Avouez qu'il y a un certain paradoxe à permettre la prise en charge de la PMA non thérapeutique par l'assurance maladie : les femmes concernées ne souffrent d'aucune pathologie. L'Académie nationale de médecine s'est posé la question et a conclu dans son rapport que « le financement de ce choix sociétal personnel par l'assurance maladie n'est pas cohérent avec les missions qui lui sont assignées ». C'est l'évidence même, me semble-t-il.
En ce qui concerne l'ouverture de la PMA aux femmes seules, j'ai expliqué combien la mesure me semble irresponsable étant donné le taux de pauvreté et de précarité spécifique aux familles monoparentales, mais ce n'est pas ma seule objection. En effet, votre projet de loi rejette la PMA post mortem. Je vous rassure, je n'y suis pas favorable – mais comment expliquer à une femme qu'on lui interdit d'effectuer une PMA avec les gamètes de son mari décédé, mais qu'elle peut très bien la réaliser avec les gamètes d'un tiers donneur qui lui est, par définition, inconnu ? Ce n'est ni logique ni juste. Le problème, c'est que, dans votre texte, on réfléchit à l'envers : on raisonne, encore et toujours, en fonction du désir d'enfant de la femme et non dans l'intérêt de l'enfant.
Vous avez décidé, par l'article 3, de lever l'anonymat du tiers donneur ; c'est, je pense, une bonne chose. Malheureusement, vous l'avez fait sans en prévoir les conséquences. Les tiers donneurs seront-ils informés du nombre d'enfants qu'ils auront engendrés et qui pourront, à 18 ans révolus, vouloir retrouver leurs origines, donc entrer en contact avec leurs « géniteurs » – comme il faudrait dorénavant les appeler ? Faut-il faire savoir, pour des raisons évidentes relevant de l'information médicale, que l'enfant est issu d'une PMA avec tiers donneur, et comment le faire ? Ce renseignement doit-il être consigné dans le dossier médical partagé ? Si tel est le cas, pourquoi donc ne pas prévoir la levée de l'anonymat à 16 ans, âge auquel l'adolescent peut avoir accès à ce dossier par l'intermédiaire de sa carte Vitale ? Autant de questions qui ne trouvent aucune réponse dans l'actuel projet de loi et qui continuent de faire débat.
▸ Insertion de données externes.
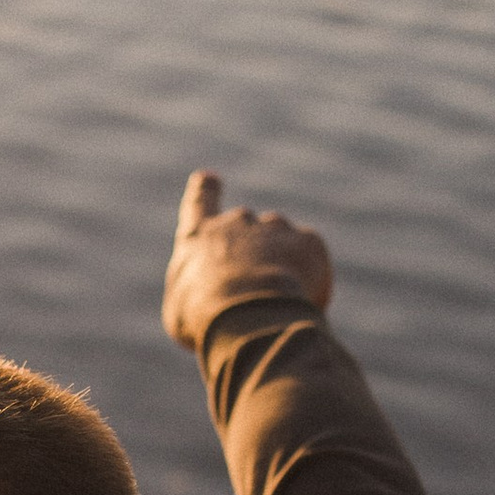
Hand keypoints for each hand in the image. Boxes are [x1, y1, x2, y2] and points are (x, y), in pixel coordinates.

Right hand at [161, 170, 333, 349]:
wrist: (246, 315)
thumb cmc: (203, 316)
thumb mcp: (182, 310)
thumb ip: (197, 292)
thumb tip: (213, 294)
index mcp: (200, 235)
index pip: (200, 201)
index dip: (206, 190)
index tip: (209, 178)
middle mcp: (238, 221)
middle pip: (249, 228)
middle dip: (255, 253)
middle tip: (254, 291)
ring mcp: (276, 226)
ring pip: (283, 246)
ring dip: (283, 269)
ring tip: (277, 305)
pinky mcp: (309, 240)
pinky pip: (313, 262)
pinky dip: (311, 282)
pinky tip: (302, 305)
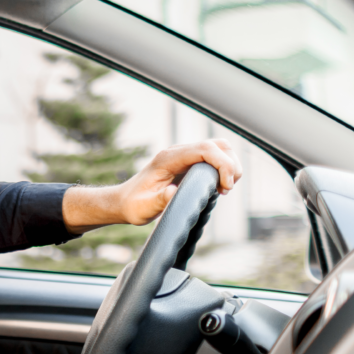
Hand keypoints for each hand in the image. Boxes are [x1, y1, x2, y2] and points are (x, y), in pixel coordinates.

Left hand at [62, 139, 242, 231]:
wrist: (123, 202)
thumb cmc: (133, 205)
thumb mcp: (144, 208)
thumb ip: (160, 200)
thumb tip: (174, 192)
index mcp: (168, 159)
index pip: (205, 149)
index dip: (222, 164)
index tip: (225, 186)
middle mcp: (177, 152)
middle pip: (218, 145)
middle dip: (230, 165)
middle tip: (226, 189)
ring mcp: (184, 156)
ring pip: (219, 149)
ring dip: (229, 166)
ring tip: (224, 189)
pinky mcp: (189, 163)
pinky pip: (214, 158)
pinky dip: (223, 170)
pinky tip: (218, 187)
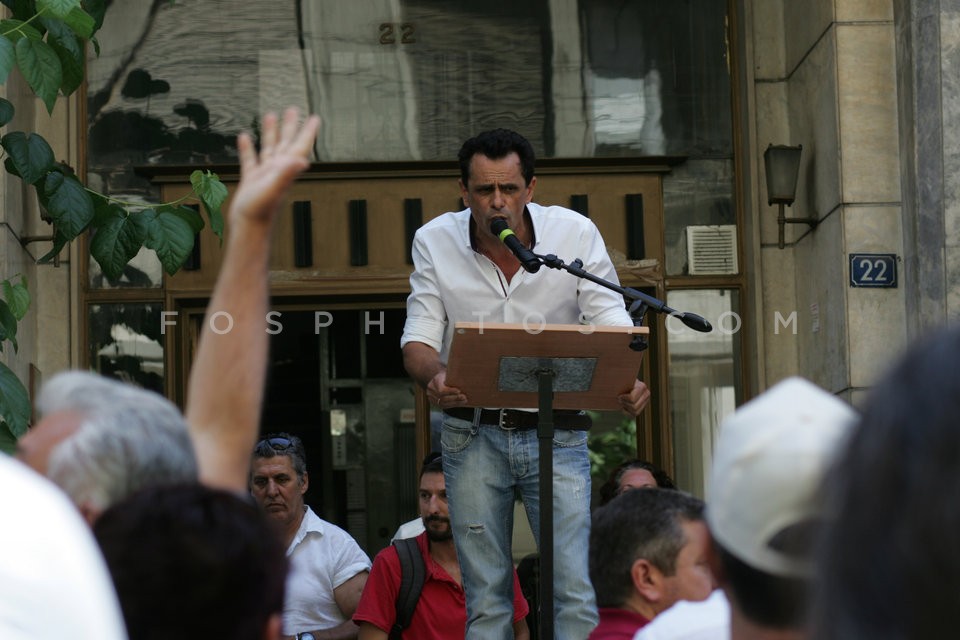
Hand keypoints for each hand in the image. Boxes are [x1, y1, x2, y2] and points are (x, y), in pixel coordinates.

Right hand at [231, 107, 320, 225]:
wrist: (248, 227)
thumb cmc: (261, 210)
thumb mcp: (274, 187)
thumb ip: (287, 173)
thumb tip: (303, 160)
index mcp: (286, 168)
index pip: (300, 146)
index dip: (308, 131)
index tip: (315, 117)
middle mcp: (278, 170)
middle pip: (287, 142)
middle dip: (290, 126)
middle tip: (293, 109)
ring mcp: (265, 174)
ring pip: (270, 148)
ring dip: (271, 132)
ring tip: (270, 115)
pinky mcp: (251, 180)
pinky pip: (250, 159)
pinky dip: (248, 148)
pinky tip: (244, 137)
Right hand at [426, 370, 466, 407]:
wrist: (438, 379)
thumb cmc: (446, 375)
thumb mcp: (448, 373)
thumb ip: (453, 376)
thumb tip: (465, 377)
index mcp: (435, 381)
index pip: (441, 389)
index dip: (450, 391)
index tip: (459, 391)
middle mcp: (431, 390)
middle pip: (443, 397)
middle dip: (454, 398)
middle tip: (464, 397)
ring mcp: (431, 397)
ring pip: (443, 403)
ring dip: (455, 403)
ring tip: (464, 401)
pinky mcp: (434, 403)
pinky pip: (443, 406)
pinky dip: (452, 405)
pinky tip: (460, 403)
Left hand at [618, 380, 650, 416]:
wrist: (624, 383)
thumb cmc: (621, 380)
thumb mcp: (621, 379)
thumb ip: (621, 380)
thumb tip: (616, 382)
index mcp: (642, 386)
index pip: (632, 398)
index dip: (624, 398)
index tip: (619, 396)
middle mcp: (646, 394)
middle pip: (634, 407)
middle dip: (625, 403)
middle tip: (618, 399)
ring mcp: (645, 402)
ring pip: (635, 412)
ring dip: (626, 408)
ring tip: (621, 402)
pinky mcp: (641, 408)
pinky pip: (633, 415)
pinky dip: (626, 412)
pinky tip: (623, 406)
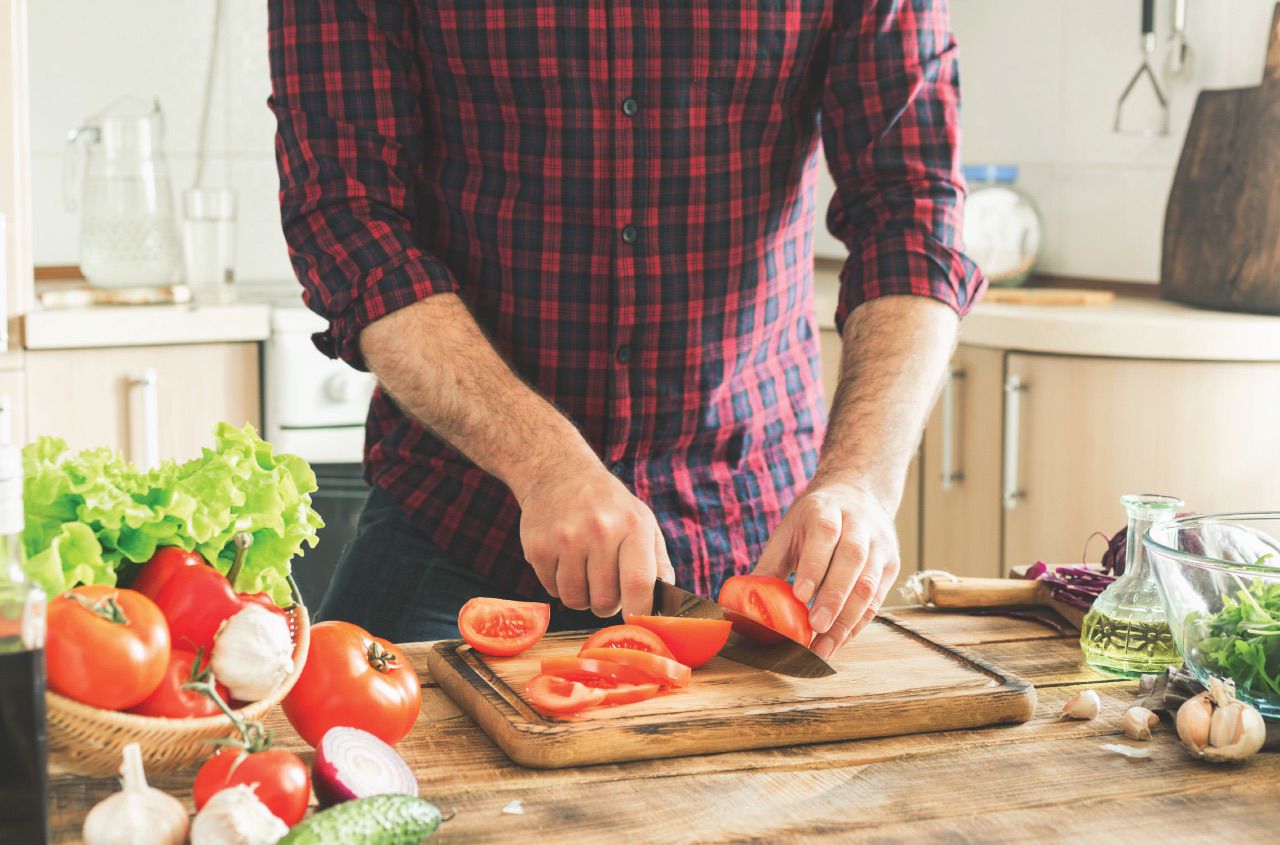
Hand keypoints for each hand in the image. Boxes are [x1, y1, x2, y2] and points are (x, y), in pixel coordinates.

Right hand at [517, 462, 675, 618]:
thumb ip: (658, 563)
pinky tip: (565, 561)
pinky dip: (560, 585)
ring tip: (585, 572)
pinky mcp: (538, 547)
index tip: (635, 619)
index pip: (638, 583)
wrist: (559, 473)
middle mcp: (599, 530)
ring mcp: (565, 539)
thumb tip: (666, 605)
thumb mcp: (643, 521)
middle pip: (604, 600)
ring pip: (575, 600)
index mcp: (632, 526)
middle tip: (606, 587)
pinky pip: (552, 590)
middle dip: (607, 604)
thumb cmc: (609, 505)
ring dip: (582, 596)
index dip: (638, 611)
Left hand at [753, 480, 899, 659]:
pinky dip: (858, 623)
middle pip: (852, 559)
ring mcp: (879, 545)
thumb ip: (770, 564)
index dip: (814, 565)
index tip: (800, 595)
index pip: (825, 534)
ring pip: (869, 582)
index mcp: (828, 509)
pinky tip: (839, 640)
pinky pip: (877, 598)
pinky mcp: (891, 565)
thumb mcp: (789, 531)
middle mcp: (859, 524)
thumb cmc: (814, 519)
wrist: (857, 495)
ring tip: (825, 646)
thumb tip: (743, 602)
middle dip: (834, 597)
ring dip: (848, 618)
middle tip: (815, 627)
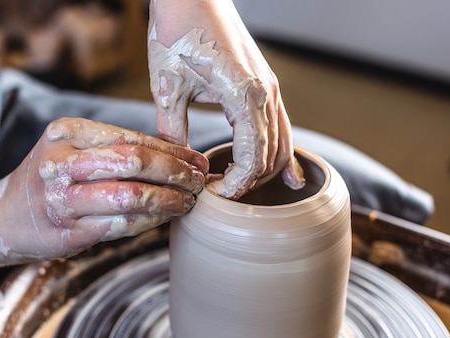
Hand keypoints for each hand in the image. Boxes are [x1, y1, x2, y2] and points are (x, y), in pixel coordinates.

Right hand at [0, 117, 207, 259]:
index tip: (196, 160)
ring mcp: (62, 200)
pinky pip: (122, 225)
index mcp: (65, 133)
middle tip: (198, 182)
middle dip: (175, 172)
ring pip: (131, 196)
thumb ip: (112, 150)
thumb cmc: (47, 182)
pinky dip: (151, 222)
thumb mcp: (70, 151)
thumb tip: (175, 156)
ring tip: (188, 201)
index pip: (130, 138)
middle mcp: (60, 163)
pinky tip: (165, 218)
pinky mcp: (68, 233)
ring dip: (168, 200)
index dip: (170, 151)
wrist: (0, 219)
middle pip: (133, 162)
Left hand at [147, 0, 304, 198]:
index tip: (215, 195)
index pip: (253, 157)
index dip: (237, 185)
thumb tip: (177, 165)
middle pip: (271, 156)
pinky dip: (279, 151)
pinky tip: (282, 173)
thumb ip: (172, 129)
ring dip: (263, 169)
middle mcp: (266, 93)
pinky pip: (279, 125)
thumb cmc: (178, 30)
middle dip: (248, 182)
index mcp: (245, 94)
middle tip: (221, 194)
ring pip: (281, 142)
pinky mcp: (264, 85)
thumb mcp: (166, 85)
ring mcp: (269, 88)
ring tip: (240, 187)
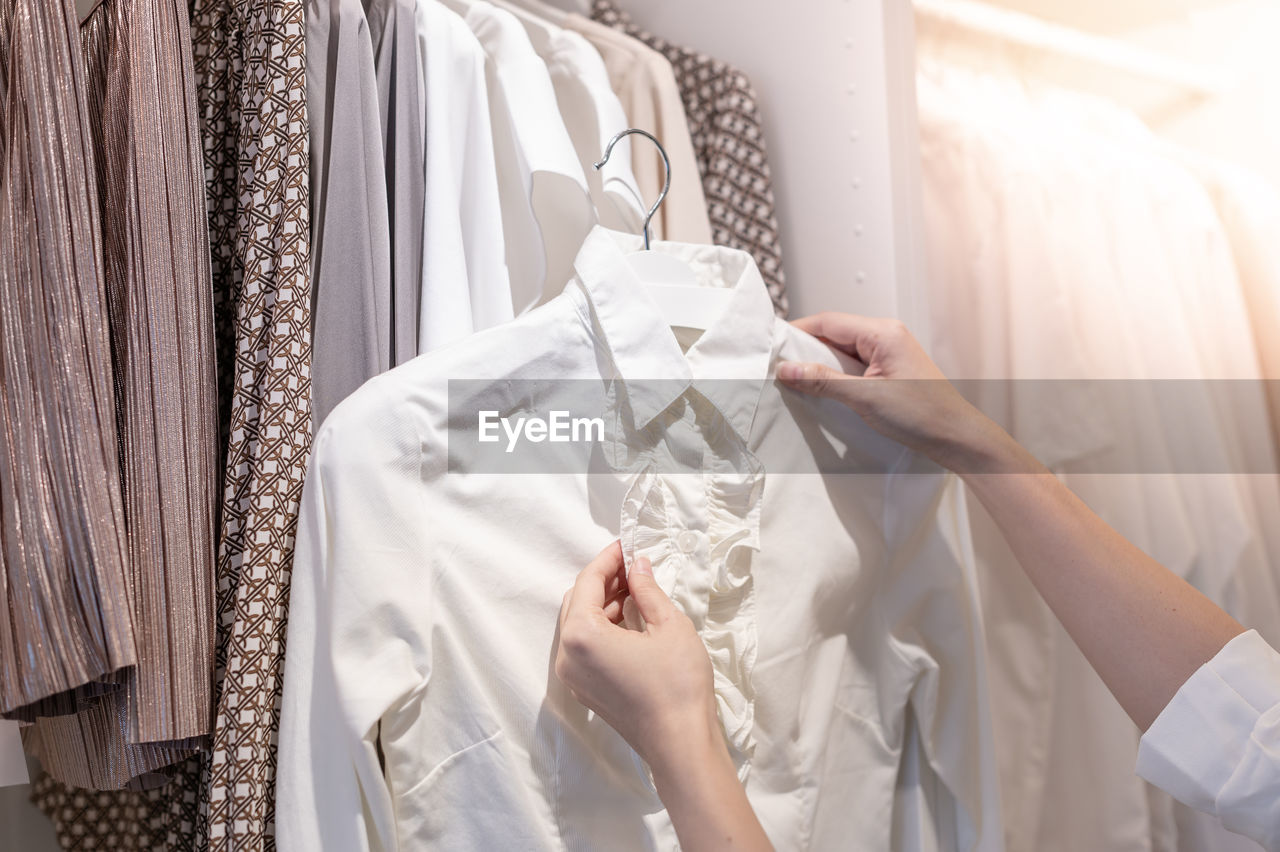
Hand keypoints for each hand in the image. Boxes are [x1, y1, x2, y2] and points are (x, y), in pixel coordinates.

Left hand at [554, 541, 721, 775]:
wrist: (679, 743)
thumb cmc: (677, 683)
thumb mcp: (669, 625)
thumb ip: (647, 589)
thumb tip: (638, 565)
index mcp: (581, 635)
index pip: (587, 582)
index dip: (608, 559)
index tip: (627, 545)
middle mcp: (567, 655)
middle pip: (577, 602)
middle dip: (603, 580)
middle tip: (633, 566)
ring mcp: (573, 677)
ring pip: (579, 625)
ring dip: (603, 604)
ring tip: (636, 590)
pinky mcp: (585, 690)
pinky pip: (584, 648)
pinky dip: (602, 628)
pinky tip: (630, 621)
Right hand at [777, 313, 1017, 471]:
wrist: (956, 438)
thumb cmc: (921, 415)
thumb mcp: (864, 397)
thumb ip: (823, 380)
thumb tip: (785, 368)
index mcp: (882, 332)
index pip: (828, 321)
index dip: (797, 332)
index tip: (772, 346)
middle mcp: (886, 335)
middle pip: (833, 333)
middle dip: (806, 349)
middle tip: (779, 367)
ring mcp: (889, 352)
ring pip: (842, 351)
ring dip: (820, 364)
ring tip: (796, 380)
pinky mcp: (889, 370)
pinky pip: (854, 365)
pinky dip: (836, 375)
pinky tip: (823, 390)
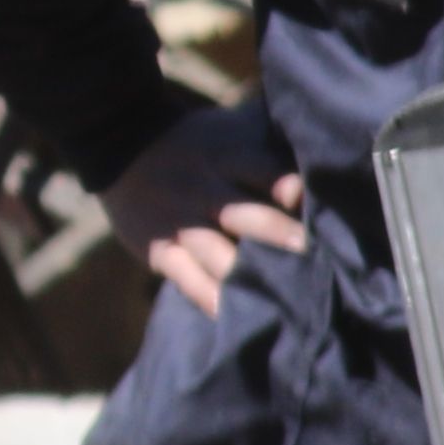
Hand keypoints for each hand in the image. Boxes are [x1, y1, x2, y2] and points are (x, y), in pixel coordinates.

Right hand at [107, 104, 308, 318]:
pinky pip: (186, 278)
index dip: (287, 187)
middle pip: (244, 215)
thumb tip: (324, 134)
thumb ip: (272, 136)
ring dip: (246, 275)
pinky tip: (232, 316)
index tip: (314, 204)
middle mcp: (205, 189)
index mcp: (227, 156)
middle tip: (309, 254)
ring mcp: (181, 223)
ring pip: (215, 252)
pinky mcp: (160, 250)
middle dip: (276, 235)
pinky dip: (209, 297)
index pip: (262, 171)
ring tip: (280, 300)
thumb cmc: (197, 141)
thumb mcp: (230, 128)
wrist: (119, 142)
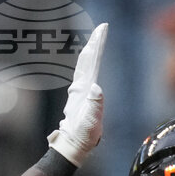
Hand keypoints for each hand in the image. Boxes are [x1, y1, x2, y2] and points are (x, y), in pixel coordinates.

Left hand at [47, 22, 107, 166]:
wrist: (72, 146)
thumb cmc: (82, 137)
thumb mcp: (91, 123)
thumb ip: (94, 105)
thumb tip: (96, 87)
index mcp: (84, 90)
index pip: (92, 63)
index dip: (97, 46)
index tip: (102, 31)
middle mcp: (80, 88)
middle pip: (87, 60)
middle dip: (94, 44)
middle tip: (101, 29)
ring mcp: (80, 92)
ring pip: (85, 66)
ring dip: (91, 52)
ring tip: (96, 40)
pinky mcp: (82, 98)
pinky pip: (85, 75)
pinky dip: (88, 64)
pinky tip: (88, 62)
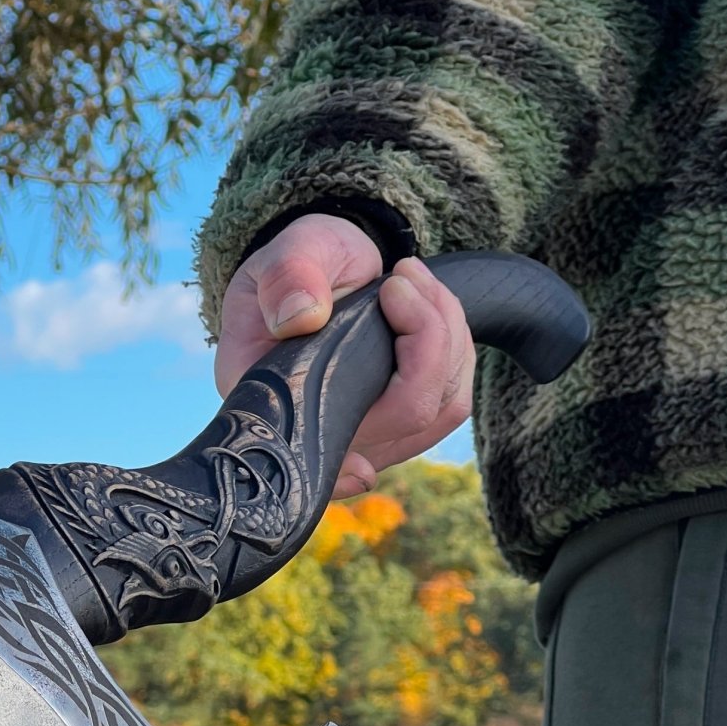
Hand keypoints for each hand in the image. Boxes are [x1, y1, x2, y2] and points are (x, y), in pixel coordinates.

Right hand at [214, 213, 475, 499]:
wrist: (325, 270)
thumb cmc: (299, 267)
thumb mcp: (286, 255)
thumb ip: (288, 277)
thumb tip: (302, 317)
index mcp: (270, 398)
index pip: (310, 453)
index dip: (343, 469)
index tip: (363, 470)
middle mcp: (318, 431)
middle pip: (403, 416)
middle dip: (427, 336)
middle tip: (401, 277)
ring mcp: (367, 434)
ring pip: (437, 409)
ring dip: (446, 335)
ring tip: (411, 281)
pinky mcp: (403, 425)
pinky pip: (451, 403)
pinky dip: (456, 349)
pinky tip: (428, 307)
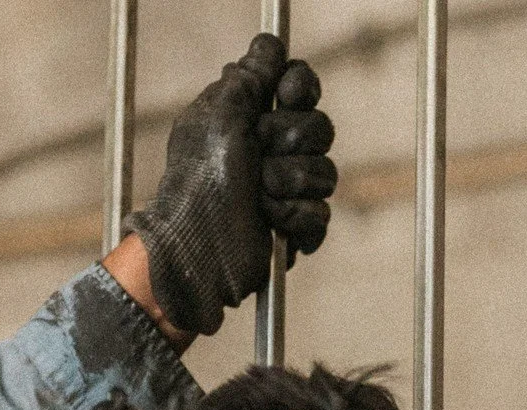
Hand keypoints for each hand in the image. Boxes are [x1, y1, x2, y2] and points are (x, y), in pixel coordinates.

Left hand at [122, 33, 337, 337]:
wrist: (200, 248)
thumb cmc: (200, 182)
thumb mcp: (218, 115)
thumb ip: (249, 75)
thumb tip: (270, 44)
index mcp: (250, 115)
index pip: (300, 84)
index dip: (300, 89)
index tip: (285, 97)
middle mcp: (270, 148)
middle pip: (320, 127)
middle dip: (290, 143)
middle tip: (257, 160)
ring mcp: (285, 190)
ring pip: (326, 172)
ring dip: (290, 184)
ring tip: (259, 198)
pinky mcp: (294, 228)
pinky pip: (321, 214)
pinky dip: (295, 219)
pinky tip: (271, 224)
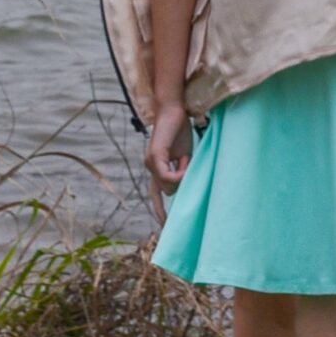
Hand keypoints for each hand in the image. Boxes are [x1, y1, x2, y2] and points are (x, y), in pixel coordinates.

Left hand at [143, 102, 190, 218]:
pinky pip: (166, 176)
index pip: (155, 195)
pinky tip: (184, 161)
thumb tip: (182, 188)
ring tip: (185, 157)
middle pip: (164, 192)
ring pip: (167, 186)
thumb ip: (182, 173)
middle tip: (180, 188)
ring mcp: (151, 162)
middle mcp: (150, 167)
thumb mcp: (183, 157)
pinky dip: (178, 173)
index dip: (160, 211)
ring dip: (181, 175)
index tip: (166, 226)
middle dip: (176, 189)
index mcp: (157, 168)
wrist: (174, 110)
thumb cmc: (179, 131)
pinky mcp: (154, 156)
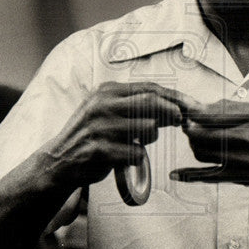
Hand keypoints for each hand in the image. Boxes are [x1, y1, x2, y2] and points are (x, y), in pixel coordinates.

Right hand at [42, 81, 192, 188]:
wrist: (59, 159)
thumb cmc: (90, 134)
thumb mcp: (106, 109)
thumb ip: (133, 104)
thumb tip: (172, 104)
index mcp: (105, 91)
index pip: (148, 88)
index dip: (173, 97)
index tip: (189, 105)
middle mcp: (102, 105)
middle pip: (151, 102)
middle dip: (171, 112)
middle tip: (180, 121)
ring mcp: (101, 127)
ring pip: (148, 128)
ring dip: (150, 138)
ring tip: (138, 142)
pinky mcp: (101, 150)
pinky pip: (136, 153)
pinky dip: (137, 157)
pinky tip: (125, 157)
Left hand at [171, 99, 248, 197]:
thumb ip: (241, 109)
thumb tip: (212, 105)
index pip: (211, 112)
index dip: (193, 112)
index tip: (186, 110)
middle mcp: (246, 137)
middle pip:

Encore un mot, madame la ministre de la santé. Je dois reconnaître que j'ai été profondément choquée – et je ne pense pas être la seule – par les propos que vous avez tenus en commission spéciale concernant le nouveau régime juridique de conservation des embryons conçus avec tiers donneur. Deux régimes distincts vont dorénavant cohabiter : l'anonymat des donneurs pour les anciens embryons et, pour les autres, la nouvelle règle de l'identité connue. Vous avez expliqué qu'il serait « horriblement anxiogène » pour les personnels des centres d'étude et de conservation des oeufs et du sperme humains, les CECOS, de devoir gérer deux régimes juridiques différents. Les embryons qui relèvent du premier régime seront donc tout simplement supprimés. On parle de 12 000 embryons, et cela ne semble émouvoir personne au sein de la majorité ! Quelle idée vous faites-vous donc d'un embryon pour décider sans broncher d'en éliminer 12 000 d'un coup ?
Je citerai en vrac, faute de temps, quelques autres raisons de mon opposition au texte. D'abord, j'estime que la création de chimères n'est pas souhaitable. Un embryon animal avec des cellules humaines : jusqu'où cela nous mènera-t-il ? Ensuite, je suis opposée à la création d'embryons transgéniques. Si j'entends, bien sûr, ceux qui voudraient des bébés sans défaut – qui ne le souhaiterait pas ? – , nous n'avons absolument aucun recul en la matière. Des jumelles génétiquement modifiées sont nées récemment en Chine, et, si elles sont – c'était l'objectif – moins sensibles au virus du sida, elles sont en revanche vulnérables à d'autres virus. Où est l'éthique dans tout cela ? J'avoue que je la cherche. N'y a-t-il pas des limites à ne pas dépasser ? Je le crois – mais peut-être suis-je étrangère à l'air du temps…
Chers collègues, le fait que nous votions pour ou contre le projet de loi ne sera pas anodin. Bernanos l'écrivait très bien : « Une civilisation ne s'écroule pas comme un édifice ; on dirait beaucoup plus exactement qu'elle se vide peu à peu de sa substance, jusqu'à ce qu'il n'en reste plus que l'écorce. » Voilà qui décrit précisément ce que vous êtes en train de faire.